Maintenir la France dans le peloton de tête des nations qui produisent des connaissances sur les fonds marins et disposent d'équipements à la pointe des équipements technologiques est une priorité stratégique pour notre ministère, qui a motivé de substantiels investissements de l'État : l'Agence nationale de la recherche (ANR) a financé vingt et un projets de recherche entre 2008 et 2021 spécifiquement centrés sur les grands fonds marins, pour un total de 9,25 millions d'euros.

Le programme prioritaire de recherche Océan et climat, doté de 40 millions d'euros au titre du PIA3, est piloté par le CNRS et l'Ifremer. En 2022, au terme du premier appel à projet, deux des six projets retenus sont directement liés aux fonds marins.

Le Gouvernement a choisi de doter le plan France 2030 d'un axe 10 dédié aux grands fonds marins et doté de 300 millions d'euros. Le bleu du CIMer (comité interministériel de la mer) précise bien que l'exploitation n'est pas prévue au titre de cet axe 10. Le comité de pilotage ministériel est coprésidé par le ministère de la mer, le Mesri, le ministère de l'industrie et il associe le ministère des armées ; il s'est réuni trois fois. Un premier arbitrage du Premier ministre a gagé environ 100 millions d'euros ; quatre premières actions ont été retenues : la cartographie nécessaire pour honorer les engagements de la France qui détient deux contrats d'exploration de l'Autorité internationale des fonds marins (AIFM), la conception-réalisation d'un drone planeur pour surveiller le volcan sous-marin de Mayotte, la conception d'un drone évoluant jusqu'à moins 6 000 mètres, la conception d'un robot piloté depuis un navire.

Enfin, un PEPR (programmes et équipements prioritaires de recherche) consacré aux grands fonds marins de 50 millions d'euros sera copiloté par le CNRS, l'Ifremer et l'Institut de recherche pour le développement (IRD). Il constituera le volet de ressourcement scientifique indispensable pour irriguer l'axe 10 de France 2030.

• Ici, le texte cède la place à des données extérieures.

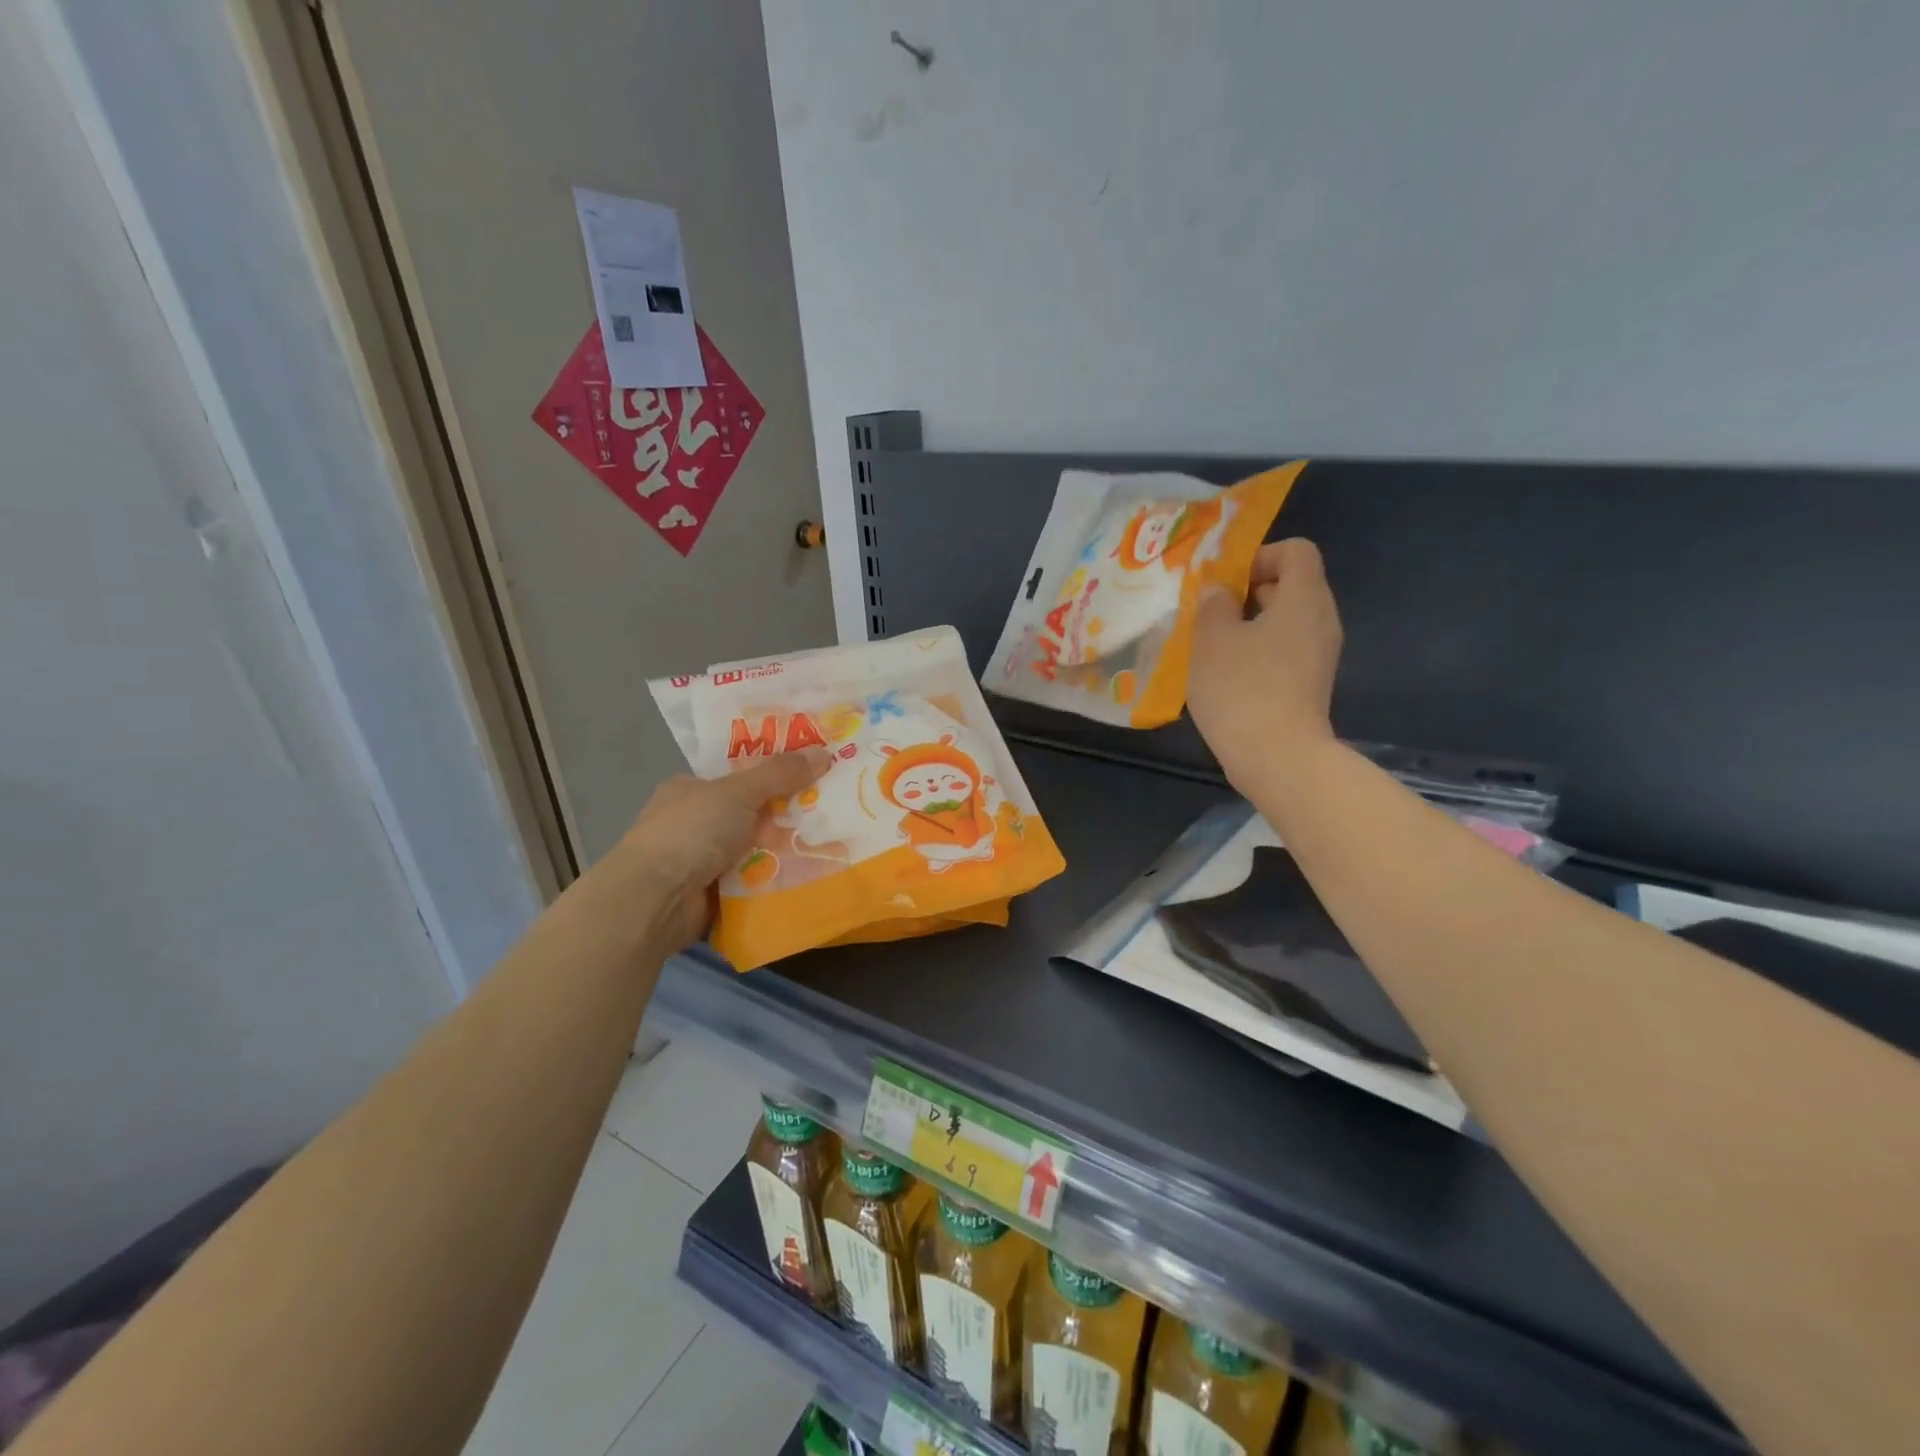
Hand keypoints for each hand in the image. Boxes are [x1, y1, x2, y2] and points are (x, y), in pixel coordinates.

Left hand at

Actuellement, la filière industrielle est assez frileuse pour s'engager financièrement, sans perspective de marché solide et sans filière minière nationale, dans le développement d'engins. Cependant, un engagement est attendu d'elle. Un équilibre a été trouvé par le comité ministériel de pilotage entre des actions recourant à la commande publique et des actions relevant d'une démarche de subventionnement concurrentiel, de manière à partager le risque entre public et privé.

À l'échelle internationale, l'expertise française est reconnue, comme en attestent de récents succès à des appels de l'Union européenne, par exemple l'implication de Mercator Ocean International dans le développement d'un jumeau numérique de l'océan et l'évolution de cette société de droit privé français en un organisme international de manière à affermir son leadership. C'était l'appel d'un certain nombre de pays européens lors du One Ocean Summit.

En conclusion, les connaissances et savoirs acquis sur les grands fonds marins nourrissent l'action publique dans des démarches classiques EAPP - expertise et appui aux politiques publiques. L'excellence de la communauté scientifique française lui permet de construire une réputation et une influence internationales et l'autorise à prendre des initiatives, par exemple sur l'intérêt de constituer un panel intergouvernemental d'experts sur la durabilité de l'océan, sur le modèle de l'IPCC (Intergovernmental Panel on Climate Change) par exemple.

Ces démarches au sujet des grands fonds marins illustrent le principe d'action générique - décider avec la science -, qui peut améliorer le degré de confiance entre le public, les connaissances issues de la recherche et les innovations qui en découlent.